Friday, 29 August 2014



Apparently, when the ravens are released from the tower of London, the British Empire will fall.

From the fact that they have not been released, we can deduce, the British Empire has never fallen.

Tuesday, 17 January 2012

Musings on evolution I was doing today

I’m kinda working through a vague idea about evolutionary theory – not something I know much about. But I’ve got a hunch that what people take from it as the ‘moral of the story’ probably varies enormously on how the story is told. The version that we all get fed was filtered through right wing economic theory and is dressed in its metaphors. Darwin read Adam Smith and Thomas Malthus before writing the Origin of the Species. And he was good friends with Herbert Spencer, the author of the phrase “survival of the fittest” who was the editor of the Economist and a right wing lunatic. Hence evolution is generally pictured as being something like laissez faire capitalism, which is thus obviously vindicated as natural, proper and correct.

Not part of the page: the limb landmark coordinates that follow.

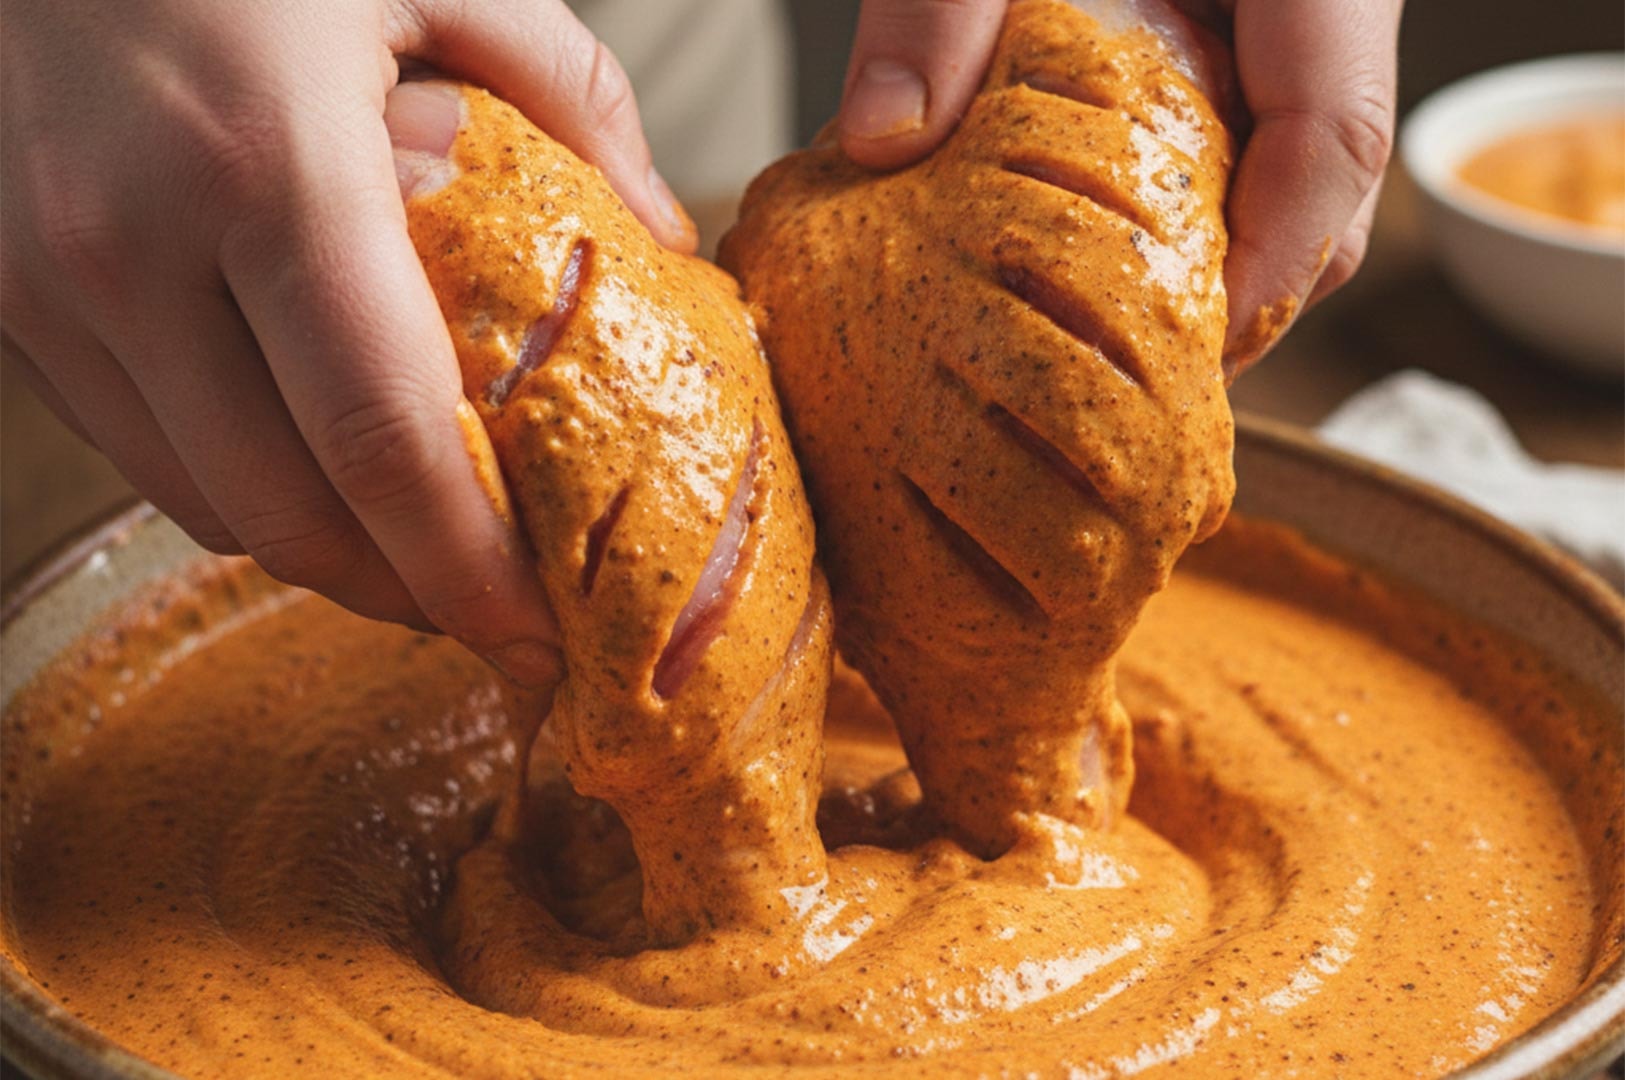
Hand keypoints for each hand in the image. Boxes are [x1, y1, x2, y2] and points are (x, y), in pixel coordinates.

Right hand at [1, 0, 694, 684]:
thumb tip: (661, 239)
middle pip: (287, 509)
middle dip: (403, 595)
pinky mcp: (3, 292)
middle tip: (492, 621)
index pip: (382, 438)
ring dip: (323, 556)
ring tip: (418, 562)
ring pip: (203, 501)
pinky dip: (236, 490)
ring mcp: (46, 280)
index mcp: (268, 170)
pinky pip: (135, 449)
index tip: (533, 640)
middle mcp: (134, 247)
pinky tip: (313, 479)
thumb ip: (569, 99)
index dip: (463, 568)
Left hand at [835, 0, 1402, 376]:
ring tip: (1108, 332)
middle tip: (1134, 375)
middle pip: (1330, 186)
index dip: (1276, 259)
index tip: (1197, 351)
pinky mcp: (1254, 32)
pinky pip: (1257, 141)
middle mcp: (1325, 1)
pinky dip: (1193, 208)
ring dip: (1216, 260)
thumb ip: (941, 3)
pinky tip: (1102, 245)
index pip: (1338, 130)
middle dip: (1243, 293)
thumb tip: (883, 143)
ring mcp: (1296, 22)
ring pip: (1301, 176)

Yet here is an implication of evolution theory I just thought of, which is far more left-wing than right-wing friendly. In the story in which God created everything, he created us - or at least Adam and Eve - as separate individuals, with individual desires and natures. It would be legitimate to see society as just a collection of separate individuals, with a fixed human nature: Adam and Eve nature. But in the version in which we evolved, there was never a time when we were separate human beings with individual natures who got together and created society. No asocial member of the species homo sapiens has ever existed, because we were social before we were human. We evolved together, as a social whole - we became human together.

And that is a major difference with huge implications. In the first version, you can ultimately trace everything that happens in society back to human nature (Adam and Eve nature). In the second version, you cannot. You'd have to work back through the social institutions of Homo erectus, and on through all of them different homos and ape beings, to get back to the origins of things. And by the time you got back to an non-social being - if you ever did- it would be so unlike humans today that it wouldn't mean anything.

It’s something that I’ve been thinking on.